I spent many hours of my youth exploring my surroundings. I don't doubt that I knew the land better than the people who owned it. In a sense, I owned the land more than those who actually held a deed. I gave myself to the land, and I let the land become part of me.
The woods were an ideal place for an introspective individual such as myself. I could go for hours and walk for miles and never encounter another human being. I would plunge myself into the scrub pines, poplars, oaks, and hickories and disappear from the world. I would immerse myself in my own thoughts. I would trace the numerous streams and branches downstream or up. I would follow the flow of my own thoughts.
I have more memories than I can ever recall of plodding home at dusk after a day of rambling through the woods and my thoughts. Often, my body ached in weary satisfaction, and my boots were caked in glorious Tar Heel red clay. I may have been physically exhausted, but I was always psychologically reinvigorated.

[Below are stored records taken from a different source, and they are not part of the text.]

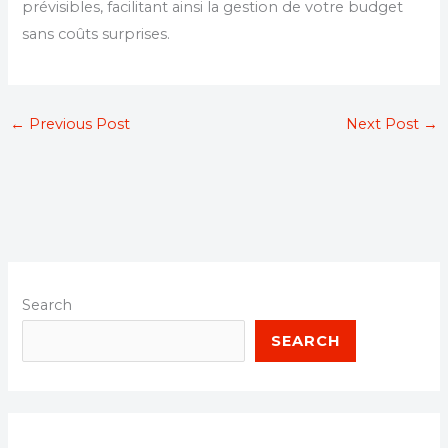
prévisibles, facilitant ainsi la gestion de votre budget
sans coûts surprises.
←
Previous Post
Next Post
→
Search
SEARCH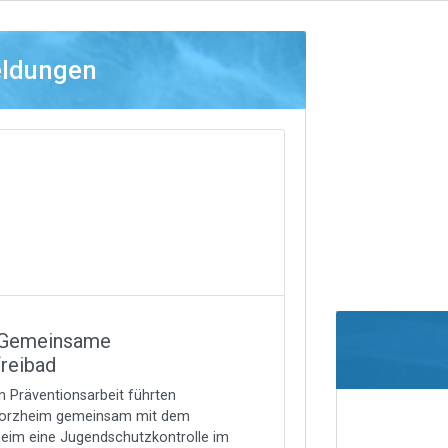
eldungen
- Gemeinsame
freibad
 Präventionsarbeit führten
forzheim gemeinsam mit dem
eim eine Jugendschutzkontrolle im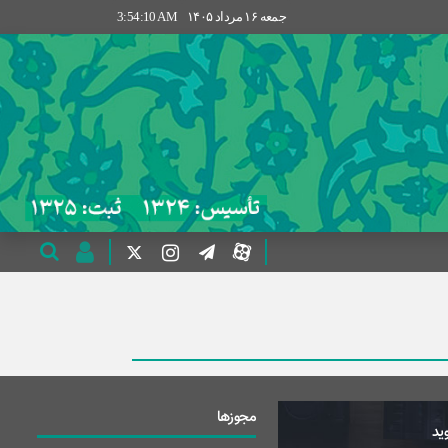
جمعه ۱۶ مرداد ۱۴۰۵
3:54:10 AM
مجوزها
ید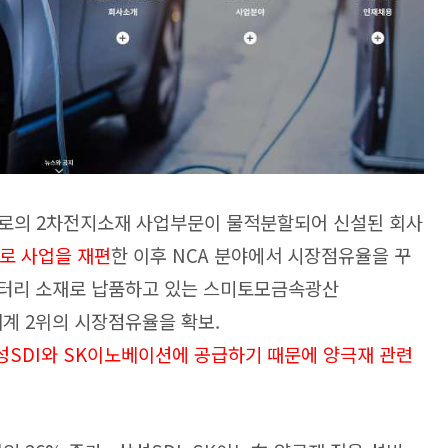
프로의 2차전지소재 사업부문이 물적분할되어 신설된 회사
로 사업을 재편
한 이후 NCA 분야에서 시장점유율을 꾸
배터리 소재로 납품하고 있는 스미토모금속광산
어 세계 2위의 시장점유율을 확보.
SDI와 SK이노베이션에 공급하기 때문에 양극재 관련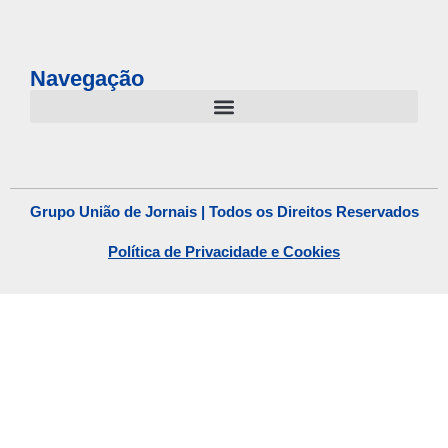
Navegação
Grupo União de Jornais | Todos os Direitos Reservados
Política de Privacidade e Cookies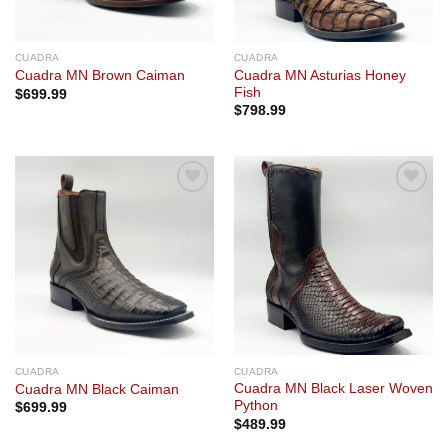
CUADRA
CUADRA
Cuadra MN Asturias Honey
Cuadra MN Brown Caiman
Fish
$
699.99
$
798.99
Add to
Add to
wishlist
wishlist
CUADRA
CUADRA
Cuadra MN Black Laser Woven
Cuadra MN Black Caiman
Python
$
699.99
$
489.99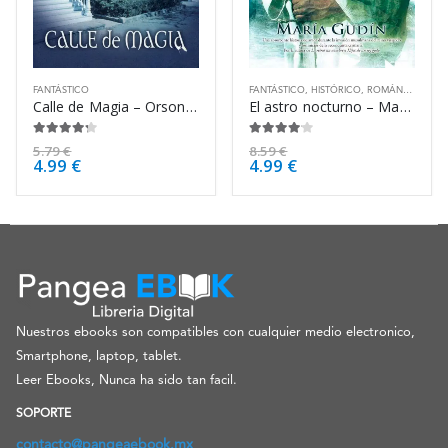
FANTÁSTICO
FANTÁSTICO
,
HISTÓRICO
,
ROMÁNTICO
Calle de Magia – Orson Scott Card
El astro nocturno – María Gudín
4.13
de 5
4.00
de 5
5.79
€
8.59
€
4.99
€
4.99
€
Nuestros ebooks son compatibles con cualquier medio electronico,
Smartphone, laptop, tablet.
Leer Ebooks, Nunca ha sido tan facil.
SOPORTE
contacto@pangeaebook.mx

When I joined the Army, I separated myself from all of this, from everything that I had ever known. Even so, I never left it. I discovered that being apart from it wasn't a problem, because it was all a part of me. I realized the very powerful influence that my family and environment had on me. Both had contributed to my deep sense of myself. In return, I was compelled always to act in a manner that would do them honor and keep them in good repute. It was a source of great, personal strength that kept me on an even keel. You don't know what you've got until you let it go.
I watched many of my fellow soldiers get caught up in alcohol abuse, sexual misconduct, and other shameful, unrespectable activities. I was, and am, convinced that many of these people would never have engaged in any of these things if they had been at home. Doing so would have brought personal shame and social opprobrium upon themselves and their families. Yet there they were thousands of miles and an ocean away from home acting in such a disgraceful manner.
Apparently they figured that knowledge of their activities would never get back to their families and friends back home. In many cases, this was probably very true, but they omitted an important part of the calculation. There were many people like me who witnessed their improper behavior. We held less than favorable opinions of them personally and of their families generally. Such weak and wretched creatures were obviously the products of weak and wretched families. Fairly or not, their actions reflected badly, not only on themselves, but on their families too.
They didn't seem to realize, or to care, that they were representatives of their families. They didn't seem to realize, or to care, that they were disgracing themselves and their families. They didn't seem to realize, or to care, that they retained certain obligations to their families even though they weren't currently within its bosom. They seemed completely oblivious to the psychological and social connection that exists between individuals and their families regardless of any physical separation.
For the first time in most of their lives, they were separated from their families and their friends. They seemed to have lost all connections with their previous lives. As a result, they fell apart morally and socially. They were like boats that had slipped their moorings and were adrift in a sea of moral ambiguity.
Unlike these lost, drifting people, I remained true to myself, my family, and my upbringing. I clung to my past as tenaciously as an old oak tree holds the soil in which it's rooted. When the inevitable storms came, I stood firm while others seemed to come apart. The ties that bind don't necessarily hold us down; they hold us together.